The bug: when indexing cache results, they accidentally missed indexing user messages. This meant on successive generations, when they picked up the 95% cached computation, the model was effectively seeing "character message, character message, character message" - talking to itself without any user input. All contract tests passed because messages came in and responses came out coherently.
The fix was a three-line change, found after three months of frustration. The lesson: at this scale, vibe checks and qualitative feedback from engineers like Sam Scha proved valuable even when all tests passed.
## Trade-offs and Decision Making
James notes that nothing was "particularly scientific" in managing trade-offs between performance, latency, and cost. They were "building the plane as it was taking off."
When they made latency improvements, they could either:
- Hold QPS per GPU constant and reduce overall latency
- Serve the same demand on fewer machines
The biggest trade-off driver was research demands. When kicking off major training runs (potentially 3 months long), they would increase consumer-facing latency to free up machines for research. This highlights a unique tension in companies that both pre-train models and serve consumer applications.

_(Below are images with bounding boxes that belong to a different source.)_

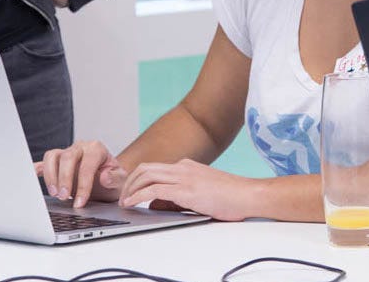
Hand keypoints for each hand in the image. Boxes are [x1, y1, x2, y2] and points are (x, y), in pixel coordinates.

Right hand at [36, 140, 126, 206]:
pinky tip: (31, 176)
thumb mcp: (121, 181)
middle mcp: (81, 147)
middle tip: (64, 197)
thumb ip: (115, 178)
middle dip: (65, 178)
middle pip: (68, 157)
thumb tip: (104, 176)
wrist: (107, 181)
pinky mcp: (57, 162)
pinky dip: (37, 169)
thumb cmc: (113, 180)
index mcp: (97, 149)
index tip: (80, 202)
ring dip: (51, 175)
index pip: (88, 164)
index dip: (83, 184)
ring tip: (55, 194)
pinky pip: (44, 162)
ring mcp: (66, 153)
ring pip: (53, 156)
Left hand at [119, 158, 252, 221]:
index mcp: (186, 166)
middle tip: (121, 196)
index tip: (128, 191)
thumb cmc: (229, 197)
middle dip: (128, 182)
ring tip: (124, 202)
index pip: (154, 168)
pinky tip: (133, 204)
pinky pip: (154, 190)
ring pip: (146, 175)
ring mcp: (184, 176)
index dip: (137, 179)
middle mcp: (182, 167)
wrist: (247, 195)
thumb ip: (176, 196)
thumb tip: (154, 204)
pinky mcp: (186, 190)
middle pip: (145, 168)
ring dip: (130, 189)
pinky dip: (138, 196)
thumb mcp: (198, 194)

## Organizational Evolution
Following the deal with Google (where Google licensed core research and hired the pre-training team), Character.ai shifted from "aspirational AGI research lab" to being 100% focused on product and users. They retained a strong post-training team that fine-tunes models on preference data collected from the product.
Their current resource allocation:
- 60% on new formats and "big bets" - exploring experiences beyond chat/messaging, multimodal experiences, generating artifacts from chat transcripts, potentially building a feed
- 20-30% on core product improvements, tightening existing user experiences
- 10% on monetization, acknowledging the high costs of serving at their scale
## Key Lessons for LLMOps Practitioners
This case study illustrates several important lessons. First, the unique scaling challenges of LLM applications differ fundamentally from traditional consumer apps in data volume, cost structure, and connection patterns. Second, controlling the full model stack (when possible) enables optimizations that aren't available to those using third-party APIs. Third, infrastructure for prompt management becomes critical at scale - string concatenation doesn't scale. Fourth, traditional testing may not catch LLM-specific bugs, making qualitative feedback and "vibe checks" surprisingly important. Finally, the economics of GPU serving create constant pressure to optimize, and architectural decisions made upstream in pre-training can have massive downstream cost implications.